[Text provided — start]

Wonkblog explains: The ten oddest items in the GOP platform.
WESSEL: Serious talk about Medicare. “Barack Obama and Mitt Romney shout that the other would ‘cut’ the health insurance program for the elderly. What they don’t talk about: In the quite-different budgets they have embraced, Messrs. Obama and Romney propose similar size ‘cuts’ to Medicare…The difference--and it is huge--isn’t how much they would spend on Medicare, but how they spend it…Mr. Obama’s approach has been to try to force the health-care system to be more efficient by paying providers less. For the longer term, his Affordable Care Act, known to some as Obamacare, creates an Independent Payment Advisory Board to find money-saving changes to keep the cost per Medicare beneficiary from rising after 2018 faster than the overall growth of the economy plus 1%…The Romney-Ryan alternative would harness competition to restrain costs. It would give future Medicare beneficiaries, those under age 55 today, a voucher of fixed value and let seniors pick among competing private insurance plans and the government-run one.” David Wessel in The Wall Street Journal.
WHITMAN: America needs better natural security against chemical attack. “[M]ore than a decade later, a major flaw in our national security remains, leaving millions of Americans at risk…Hundreds of chemical plants and other facilities maintain large stockpiles of dangerous substances and are in or near major American cities…According to the Environmental Protection Agency, a deliberate release of these chemicals at just one of these plants could threaten the health and lives of hundreds of thousands of people…It's both good policy and good politics for the Obama administration to act to secure the nation's chemical plants now.” Christine Todd Whitman in The New York Times.

[Text provided — finish]

# Task requirements
A) In the news roundup, what does the Independent Payment Advisory Board have to find?
B) List every person whose first and last name both appear in the news roundup.

[Material provided — start]

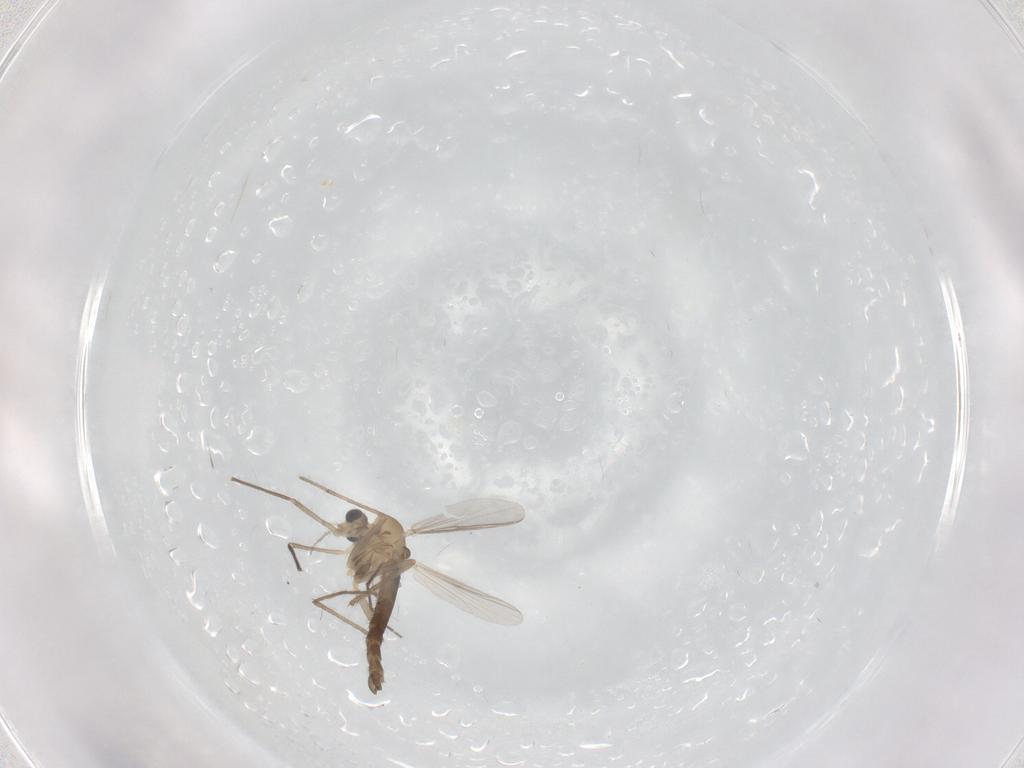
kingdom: Animalia
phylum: Arthropoda
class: Insecta
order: Diptera
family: Chironomidae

[Material provided — finish]

# Response list
A) Money-saving changes that keep the cost per Medicare beneficiary from rising after 2018 faster than the overall growth of the economy plus 1%.

B) Barack Obama, Mitt Romney, David Wessel, Christine Todd Whitman